(Records for this exercise Opens)

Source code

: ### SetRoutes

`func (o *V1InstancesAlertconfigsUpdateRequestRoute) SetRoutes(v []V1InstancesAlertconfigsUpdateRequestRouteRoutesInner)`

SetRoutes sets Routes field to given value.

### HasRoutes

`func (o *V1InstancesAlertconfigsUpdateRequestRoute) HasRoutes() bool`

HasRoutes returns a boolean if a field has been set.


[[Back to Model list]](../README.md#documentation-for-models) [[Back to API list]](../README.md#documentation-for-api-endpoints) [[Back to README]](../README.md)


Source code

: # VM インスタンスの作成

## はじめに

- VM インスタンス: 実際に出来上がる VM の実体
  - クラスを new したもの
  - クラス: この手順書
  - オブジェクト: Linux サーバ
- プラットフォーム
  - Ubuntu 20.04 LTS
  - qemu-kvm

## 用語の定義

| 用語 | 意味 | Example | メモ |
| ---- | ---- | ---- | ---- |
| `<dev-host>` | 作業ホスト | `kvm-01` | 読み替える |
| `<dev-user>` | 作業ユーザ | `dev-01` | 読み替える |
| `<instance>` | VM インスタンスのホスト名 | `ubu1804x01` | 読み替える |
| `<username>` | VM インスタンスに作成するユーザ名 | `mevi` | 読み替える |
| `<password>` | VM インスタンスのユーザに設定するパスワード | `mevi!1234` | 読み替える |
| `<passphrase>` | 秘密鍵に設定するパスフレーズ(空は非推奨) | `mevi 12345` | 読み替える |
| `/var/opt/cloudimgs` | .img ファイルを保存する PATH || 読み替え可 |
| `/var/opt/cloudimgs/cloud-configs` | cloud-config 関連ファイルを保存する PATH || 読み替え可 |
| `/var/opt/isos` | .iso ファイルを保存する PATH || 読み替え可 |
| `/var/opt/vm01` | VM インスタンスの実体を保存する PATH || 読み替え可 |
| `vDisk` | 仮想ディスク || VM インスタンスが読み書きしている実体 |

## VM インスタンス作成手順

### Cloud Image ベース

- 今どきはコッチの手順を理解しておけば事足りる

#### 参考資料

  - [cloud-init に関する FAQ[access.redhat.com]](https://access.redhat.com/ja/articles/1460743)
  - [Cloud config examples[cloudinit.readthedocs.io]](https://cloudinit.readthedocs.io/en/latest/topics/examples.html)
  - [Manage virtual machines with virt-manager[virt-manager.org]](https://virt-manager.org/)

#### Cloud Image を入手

(Records for this exercise Closes)

▶ **Aim of the exercise**
Update the lines from the line with "### HasRoutes" to the line with "HasRoutes returns a", replacing "field" with "value" and leaving everything else unchanged. Return only those lines.

▶ **Output**
### HasRoutes

`func (o *V1InstancesAlertconfigsUpdateRequestRoute) HasRoutes() bool`

HasRoutes returns a boolean if a value has been set.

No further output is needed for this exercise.